Chi conosce Hayao Miyazaki sa due cose riguardo i suoi film: che non arriveranno in Italia prima di qualche anno (dai due de La città incantata ai ventuno de Il mio vicino Totoro) e che il pubblico della sala sarà composto quasi per la maggior parte da adulti.

Chi invece non ha mai visto le sue creazioni dovrà capire una cosa fondamentale: il suo stile non ha nulla a che fare con il tipo di animazione occidentale, quella di disneyana memoria per intenderci. Miyazaki con i suoi inconfondibili disegni riesce a sdoganare le convenzioni comuni, fondendo temi importanti ma spesso considerati anacronistici con storie magiche e misteriose. Così è anche per Porco Rosso, l’ultimo film del maestro arrivato in Italia, uscito in Giappone nel 1992.

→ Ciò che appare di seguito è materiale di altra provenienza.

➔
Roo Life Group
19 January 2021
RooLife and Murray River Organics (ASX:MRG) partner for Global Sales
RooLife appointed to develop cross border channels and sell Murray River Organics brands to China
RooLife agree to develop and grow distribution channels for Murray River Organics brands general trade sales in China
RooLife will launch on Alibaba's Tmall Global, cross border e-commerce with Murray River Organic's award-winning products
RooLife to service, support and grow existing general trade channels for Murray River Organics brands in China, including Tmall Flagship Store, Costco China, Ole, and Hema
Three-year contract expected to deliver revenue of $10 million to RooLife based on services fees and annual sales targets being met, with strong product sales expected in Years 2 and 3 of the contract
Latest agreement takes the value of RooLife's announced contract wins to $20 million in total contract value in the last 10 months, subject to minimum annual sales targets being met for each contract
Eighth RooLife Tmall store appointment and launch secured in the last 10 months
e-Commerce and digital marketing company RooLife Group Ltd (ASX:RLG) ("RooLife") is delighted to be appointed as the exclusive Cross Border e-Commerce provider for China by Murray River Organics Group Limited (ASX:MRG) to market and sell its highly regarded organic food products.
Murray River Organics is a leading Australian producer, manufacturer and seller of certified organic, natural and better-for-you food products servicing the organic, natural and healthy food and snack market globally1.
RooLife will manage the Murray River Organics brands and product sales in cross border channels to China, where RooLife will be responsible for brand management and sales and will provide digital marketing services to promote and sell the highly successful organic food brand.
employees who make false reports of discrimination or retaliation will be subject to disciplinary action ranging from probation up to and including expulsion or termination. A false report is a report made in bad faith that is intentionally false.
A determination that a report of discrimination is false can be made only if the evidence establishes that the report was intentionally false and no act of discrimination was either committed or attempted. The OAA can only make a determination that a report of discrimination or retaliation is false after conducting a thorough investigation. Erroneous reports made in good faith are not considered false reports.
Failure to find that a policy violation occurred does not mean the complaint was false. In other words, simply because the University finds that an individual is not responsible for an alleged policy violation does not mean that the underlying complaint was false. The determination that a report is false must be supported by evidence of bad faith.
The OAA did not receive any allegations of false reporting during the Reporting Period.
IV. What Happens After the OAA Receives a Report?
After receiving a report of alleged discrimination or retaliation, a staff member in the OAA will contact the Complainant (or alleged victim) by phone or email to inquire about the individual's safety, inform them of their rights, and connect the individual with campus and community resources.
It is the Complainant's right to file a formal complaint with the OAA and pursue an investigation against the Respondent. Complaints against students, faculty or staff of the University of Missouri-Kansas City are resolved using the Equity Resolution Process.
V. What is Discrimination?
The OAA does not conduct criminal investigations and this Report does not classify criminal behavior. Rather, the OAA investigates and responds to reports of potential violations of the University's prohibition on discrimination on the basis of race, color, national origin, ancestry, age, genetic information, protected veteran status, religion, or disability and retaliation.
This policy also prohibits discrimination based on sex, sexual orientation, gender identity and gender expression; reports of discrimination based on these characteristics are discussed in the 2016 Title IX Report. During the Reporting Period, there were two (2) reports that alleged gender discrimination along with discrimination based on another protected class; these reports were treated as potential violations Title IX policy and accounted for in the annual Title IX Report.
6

La storia ci porta in volo sopra le coste del Mar Mediterraneo, lì dove passa le sue giornate Marco Pagot, pilotando il suo idrovolante rosso con una grazia ed un’abilità uniche, a caccia dei Pirati del Cielo. Porco è il suo soprannome e non è un caso visto che è un uomo con le fattezze di un maiale. A cosa sia dovuta la maledizione che ha colpito Porco non è dato sapersi. Miyazaki lascia allo spettatore il compito di fare delle ipotesi sulla causa di quel rimorso che gli riempie gli occhi ogni qual volta ripensa al suo passato, di cui si riescono a rubare solo le poche informazioni lasciate trapelare dai discorsi fatti con la sua amica Gina. Forse però non è così importante saperne di più. Porco è una figura che non ha niente a che vedere con il ridicolo: è misterioso e solitario, e, come ogni eroe, anche lui ha un amore cui non si abbandona, un avversario da sconfiggere ed una fedele spalla, grazie alla quale, oltre ad un idrovolante riparato, otterrà (forse) anche il riscatto e la libertà dalle ombre del passato.

Miyazaki, nel suo universo dai confini sfumati, in cui i buoni hanno dei lati oscuri ed i cattivi hanno un codice d’onore, inserisce una pennellata decisa, dal colore politico, schierandosi contro il fantasma del fascismo che in quegli anni andava inghiottendo il Bel Paese, dimostrando così che un modo per fare film “impegnati” è proprio quello di fingere di fare film “evasivi” e che, viceversa, una storia surreale per essere veramente tale deve in qualche modo fare riferimento alla realtà.